• ACTION REQUISE: Reproduisez mot pour mot le passage du texte fourni qui va de « Un concert chargé » jusqu'à « cristalline si envoutante. » inclus.

Une épreuve anxiogène de confinement plus tard et un album pensé durant cette période, nous l’avons retrouvé toutes flammes scéniques dehors ( et toutes fleurs ornant son pied de micro ) pour ce qui s’apparente à une tournée best-of unplugged de sa carrière, entremêlée des standards du patrimoine pop-rock qui composent son nouvel opus conceptuel.

Un concert chargé en émotion, parsemé de quelques guests de son entourage ou pioché dans le public, toujours enrobé d’une grâce inaltérée et de cette voix cristalline si envoutante.

C’est à l’occasion de cette venue que nous avons eu l’opportunité de nous entretenir avec la poétesse des Bermudes afin d’évoquer ensembles, entre autres, la confection d’‘Other Shores’.

• DONNÉES FOURNIES:
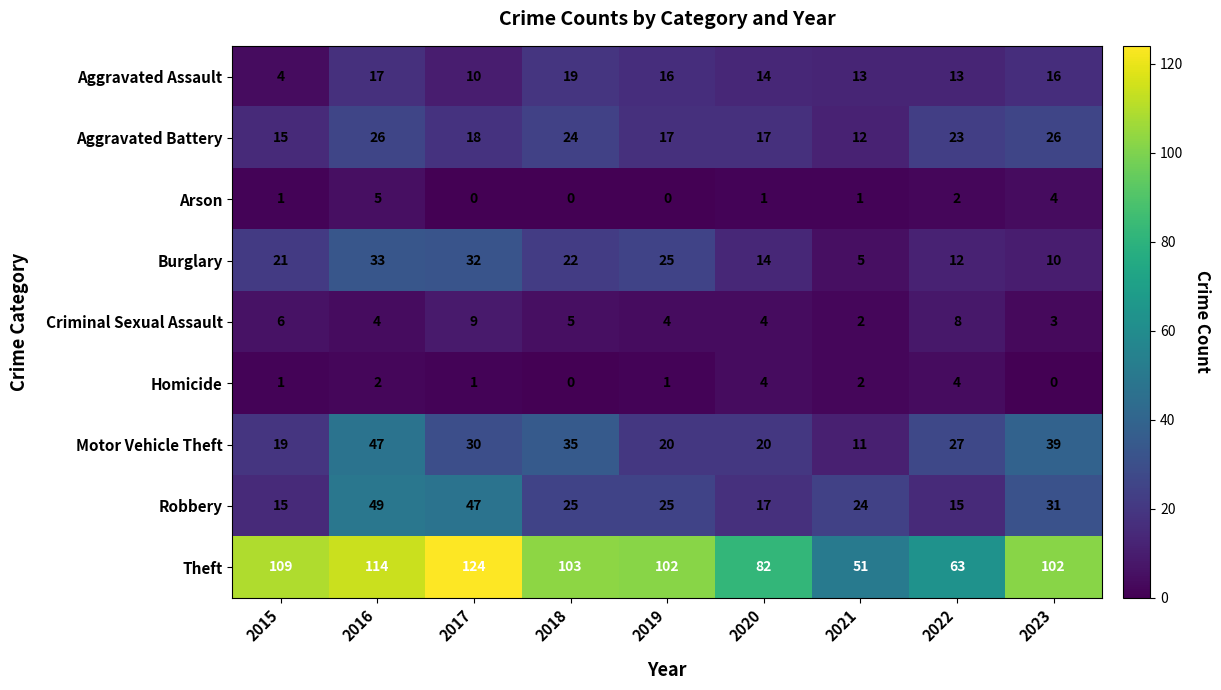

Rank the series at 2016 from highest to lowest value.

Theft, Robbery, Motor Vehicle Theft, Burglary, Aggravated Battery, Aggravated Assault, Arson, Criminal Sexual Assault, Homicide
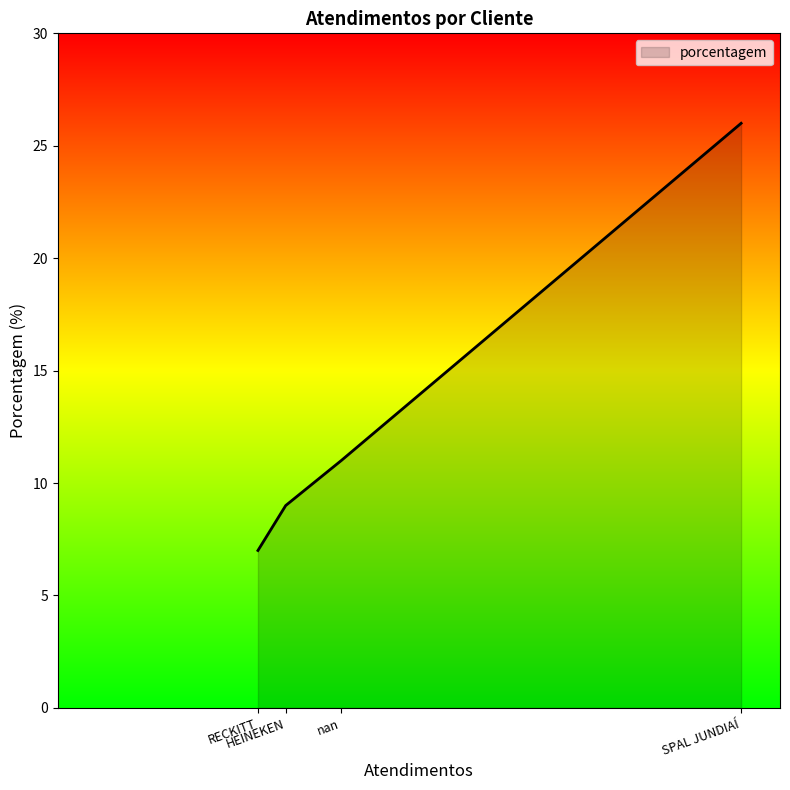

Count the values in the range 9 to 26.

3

• TÂCHE ACCOMPLIE:
Un concert chargé en émotion, parsemé de quelques guests de son entourage ou pioché dans le public, toujours enrobé d’une grâce inaltérée et de cette voix cristalline si envoutante.